Sinbad and the Eye of the Tiger


1977 Sinbad adventure tale

Rating: 12/20

Plot: Sinbad wants to marry Jane Seymour, but he isn't able to do it until he breaks the witch's spell that turned her brother into a baboon. He ventures to an island to look for an old man who can help out.

We'll count this as a Peter Mayhew tribute since this was technically his first film. Star Wars came out before this third Harryhausen Sinbad movie, but Mayhew filmed his scenes as a stand-in for the Minoton a couple years prior. In case you don't know what the hell a Minoton is, it's a bronze minotaur. He doesn't do much even though he's in almost the entire movie. He rows a boat ad nauseam and provides a weapon for another character.

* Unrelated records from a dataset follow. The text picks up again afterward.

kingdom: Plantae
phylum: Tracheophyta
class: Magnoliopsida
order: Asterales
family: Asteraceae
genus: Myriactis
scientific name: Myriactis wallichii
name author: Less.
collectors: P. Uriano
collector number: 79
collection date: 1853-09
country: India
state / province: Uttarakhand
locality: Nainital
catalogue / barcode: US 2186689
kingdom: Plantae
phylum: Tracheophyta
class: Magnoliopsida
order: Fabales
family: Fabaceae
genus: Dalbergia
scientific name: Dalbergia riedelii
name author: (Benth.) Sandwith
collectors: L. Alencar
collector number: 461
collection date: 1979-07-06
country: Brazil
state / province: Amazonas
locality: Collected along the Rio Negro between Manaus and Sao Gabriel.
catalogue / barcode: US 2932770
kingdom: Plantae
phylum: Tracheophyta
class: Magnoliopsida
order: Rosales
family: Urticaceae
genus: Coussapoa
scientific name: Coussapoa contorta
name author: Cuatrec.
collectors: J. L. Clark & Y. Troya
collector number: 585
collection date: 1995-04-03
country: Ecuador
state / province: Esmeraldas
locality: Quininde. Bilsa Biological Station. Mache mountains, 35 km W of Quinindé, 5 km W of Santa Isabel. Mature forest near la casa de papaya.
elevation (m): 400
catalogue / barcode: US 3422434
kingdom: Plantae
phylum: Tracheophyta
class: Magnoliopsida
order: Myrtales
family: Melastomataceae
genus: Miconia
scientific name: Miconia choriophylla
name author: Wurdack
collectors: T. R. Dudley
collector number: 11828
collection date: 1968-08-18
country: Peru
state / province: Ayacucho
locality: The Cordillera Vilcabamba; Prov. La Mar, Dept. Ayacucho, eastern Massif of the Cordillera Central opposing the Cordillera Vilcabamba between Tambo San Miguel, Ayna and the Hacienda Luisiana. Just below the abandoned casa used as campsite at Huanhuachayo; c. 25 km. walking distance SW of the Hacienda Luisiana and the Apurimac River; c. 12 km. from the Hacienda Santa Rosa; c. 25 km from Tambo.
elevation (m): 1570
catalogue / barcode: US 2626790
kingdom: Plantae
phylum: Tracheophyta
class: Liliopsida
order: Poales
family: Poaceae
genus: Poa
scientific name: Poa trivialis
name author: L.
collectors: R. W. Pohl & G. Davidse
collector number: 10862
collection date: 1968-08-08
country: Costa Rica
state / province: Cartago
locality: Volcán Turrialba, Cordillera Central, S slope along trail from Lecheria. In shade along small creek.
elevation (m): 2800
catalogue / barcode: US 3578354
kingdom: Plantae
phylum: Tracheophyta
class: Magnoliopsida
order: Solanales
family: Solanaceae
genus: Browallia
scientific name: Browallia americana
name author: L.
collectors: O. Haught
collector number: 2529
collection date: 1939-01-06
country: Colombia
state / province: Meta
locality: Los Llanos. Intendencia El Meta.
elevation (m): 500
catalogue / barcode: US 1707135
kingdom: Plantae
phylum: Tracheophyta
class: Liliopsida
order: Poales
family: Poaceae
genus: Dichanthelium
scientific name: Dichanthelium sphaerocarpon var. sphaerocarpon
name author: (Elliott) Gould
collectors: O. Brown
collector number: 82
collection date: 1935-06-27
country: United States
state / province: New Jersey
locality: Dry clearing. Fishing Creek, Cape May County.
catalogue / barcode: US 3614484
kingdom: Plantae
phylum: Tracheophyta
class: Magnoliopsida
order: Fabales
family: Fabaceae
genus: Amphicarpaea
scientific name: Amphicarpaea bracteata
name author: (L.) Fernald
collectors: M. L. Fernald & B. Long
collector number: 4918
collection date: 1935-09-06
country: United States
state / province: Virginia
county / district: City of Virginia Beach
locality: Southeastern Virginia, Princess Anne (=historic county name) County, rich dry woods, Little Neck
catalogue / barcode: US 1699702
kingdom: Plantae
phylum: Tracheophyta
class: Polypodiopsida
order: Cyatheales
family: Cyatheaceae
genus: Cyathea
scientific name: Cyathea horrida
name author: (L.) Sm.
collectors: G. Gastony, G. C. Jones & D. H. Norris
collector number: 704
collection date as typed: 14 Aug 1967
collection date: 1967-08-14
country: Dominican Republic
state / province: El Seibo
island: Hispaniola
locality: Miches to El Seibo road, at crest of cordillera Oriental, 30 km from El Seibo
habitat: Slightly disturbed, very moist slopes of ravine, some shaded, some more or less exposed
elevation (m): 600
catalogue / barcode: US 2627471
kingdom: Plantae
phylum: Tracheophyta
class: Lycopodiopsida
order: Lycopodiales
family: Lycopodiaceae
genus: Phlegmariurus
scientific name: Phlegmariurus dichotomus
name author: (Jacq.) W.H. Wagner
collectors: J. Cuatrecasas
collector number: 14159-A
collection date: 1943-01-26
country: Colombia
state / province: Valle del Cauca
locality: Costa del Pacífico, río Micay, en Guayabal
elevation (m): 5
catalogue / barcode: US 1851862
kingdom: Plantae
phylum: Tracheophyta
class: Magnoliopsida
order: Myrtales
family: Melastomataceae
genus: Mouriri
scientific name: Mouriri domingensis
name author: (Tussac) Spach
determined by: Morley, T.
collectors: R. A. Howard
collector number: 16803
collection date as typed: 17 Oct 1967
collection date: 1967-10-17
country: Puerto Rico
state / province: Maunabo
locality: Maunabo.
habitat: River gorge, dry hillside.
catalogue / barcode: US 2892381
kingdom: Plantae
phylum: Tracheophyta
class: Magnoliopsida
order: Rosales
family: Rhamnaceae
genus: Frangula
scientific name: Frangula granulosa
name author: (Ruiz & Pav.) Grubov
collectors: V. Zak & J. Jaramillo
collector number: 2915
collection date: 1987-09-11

With this final chapter in the Sinbad movies, you come for the Ray Harryhausen effects and stay for. . .well, the Ray Harryhausen effects. The stop-motion creatures he brings to life in this one are a trio of alien-eyed demon guys who can't stop cackling, a mostly-agitated baboon that plays chess while scratching his butt, the Minoton and a guy who the Minoton impales, a giant bee, a gigantic deadly walrus, a horny troglodyte, and the saber-toothed tiger which I imagine is why the movie's title as a reference to a tiger eye. The horny troglodyte is upper-echelon Harryhausen, the kind of animated puppet that just feels alive and part of everything that is going on. This was Harryhausen's penultimate movie, and even though the movie itself isn't all that good, the stop-motion effects are among his best.

The "horny" description for the troglodyte has two meanings, by the way. He literally has a single horn, but his first appearance in the movie comes after he's very obviously watched Jane Seymour and Taryn Power skinny dipping. You don't even have to watch that closely to see brief buttocks flashes during that skinny dip, and I was surprised but not entirely disappointed in the amount of skin shown during a G-rated film. There's probably a little too much blood for a G-rated movie, too. And belly dancing.

The inciting incident of our story actually only happens because Sinbad is horny. This really is a movie about how far a man will go in order to have sex with Jane Seymour.

The acting in this pretty terrible from top to bottom. Patrick Wayne plays the titular sailor, and he does it with almost a complete lack of charisma. They must have hired him because of his sailing abilities. He's so bad in his initial scenes that I thought he was dubbed, and when he finally gets to display some action-hero sword play, his movements are slow and clumsy. He can't get that right either. I guess that troglodyte wasn't originally going to be animated, and then Harryhausen didn't like the look of the guy in make-up playing him and stop-animated one instead. He should have animated Sinbad, too. Jane Seymour is really overdoing things, but she's fetching and has a cute bellybutton.

The worst performer is probably Patrick Troughton, one of the doctors on Doctor Who. I haven't seen any of his episodes, and I'm sure he's a charming incarnation of that beloved character, but in this movie, he seems confused. It probably doesn't help that his character, proclaimed as some sort of mystic sage, is a bit of a dumbass.

This is poorly edited with all these reaction shots that are completely unnecessary, and the story kind of stumbles throughout and isn't paced all that well. But the effects are top notch and a lot of fun. Harryhausen completists definitely won't be disappointed.